Below are some of the advocates, researchers, and clinicians working with food allergies in their daily lives.
Dr. Baker has been advocating to expand sites for food allergy clinical trials. Recently, with the Obama initiative, FARE was awarded $250,000 to start a food allergy research program that is patient centric within the next 2 years, starting May 1st, 2016. This does not seem like a lot of money, and it’s not, considering we are talking about a health issue effecting so many children.

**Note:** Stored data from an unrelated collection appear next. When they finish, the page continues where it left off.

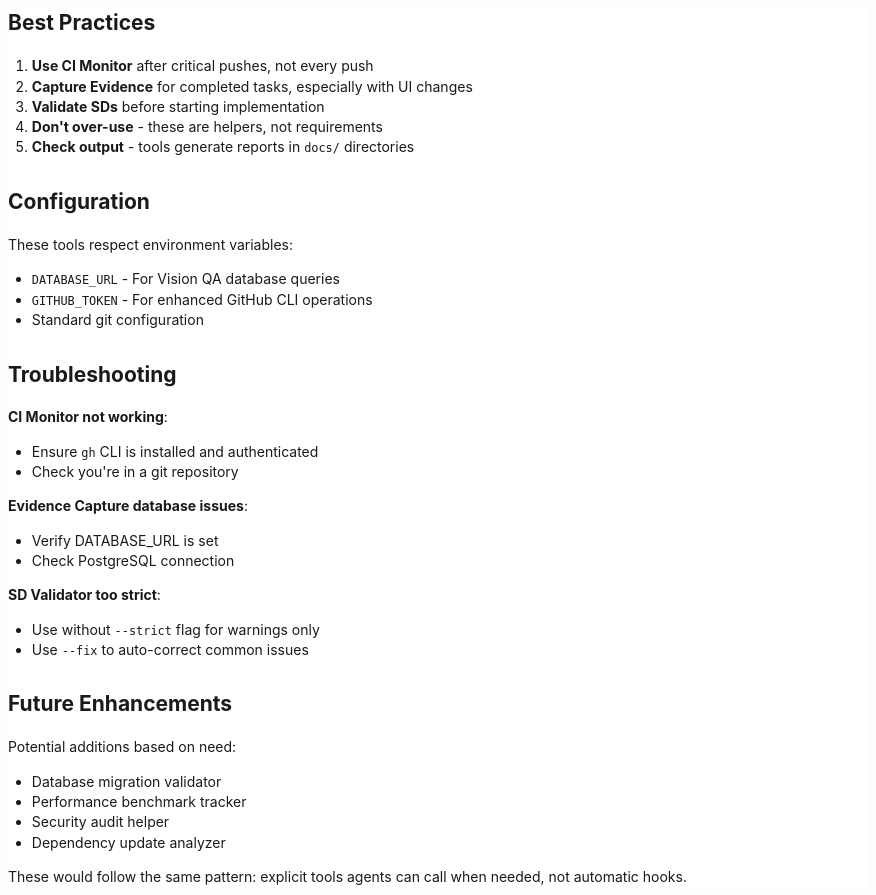 ## Best Practices

1. **Use CI Monitor** after critical pushes, not every push
2. **Capture Evidence** for completed tasks, especially with UI changes
3. **Validate SDs** before starting implementation
4. **Don't over-use** - these are helpers, not requirements
5. **Check output** - tools generate reports in `docs/` directories

## Configuration

These tools respect environment variables:
- `DATABASE_URL` - For Vision QA database queries
- `GITHUB_TOKEN` - For enhanced GitHub CLI operations
- Standard git configuration

## Troubleshooting

**CI Monitor not working**: 
- Ensure `gh` CLI is installed and authenticated
- Check you're in a git repository

**Evidence Capture database issues**:
- Verify DATABASE_URL is set
- Check PostgreSQL connection

**SD Validator too strict**:
- Use without `--strict` flag for warnings only
- Use `--fix` to auto-correct common issues

## Future Enhancements

Potential additions based on need:
- Database migration validator
- Performance benchmark tracker  
- Security audit helper
- Dependency update analyzer

These would follow the same pattern: explicit tools agents can call when needed, not automatic hooks.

Secondly, creating new drugs is great, but why isn’t more funding being put towards finding out what is causing food allergies? Considering that it has mysteriously grown exponentially in the last 20 years. According to allergist Dr. Moustafa who spoke later today, only 3–4% of people have a true food allergy. Yet 1 in 13 kids in classrooms around the United States are said to have food allergies. Dr. Mustafa says that this high range is driven by physicians “broad testing”. Dr. Moustafa’s opinion is that only foods that you are suspicious of, should be tested for. Dr. Sriaroon, who spoke this morning skipped right past the question of what is causing food allergies, because no one really has an answer for that. Yet.
One thing I’ve learned is that there are so many variables, motives and unknowns involved. Food for thought indeed.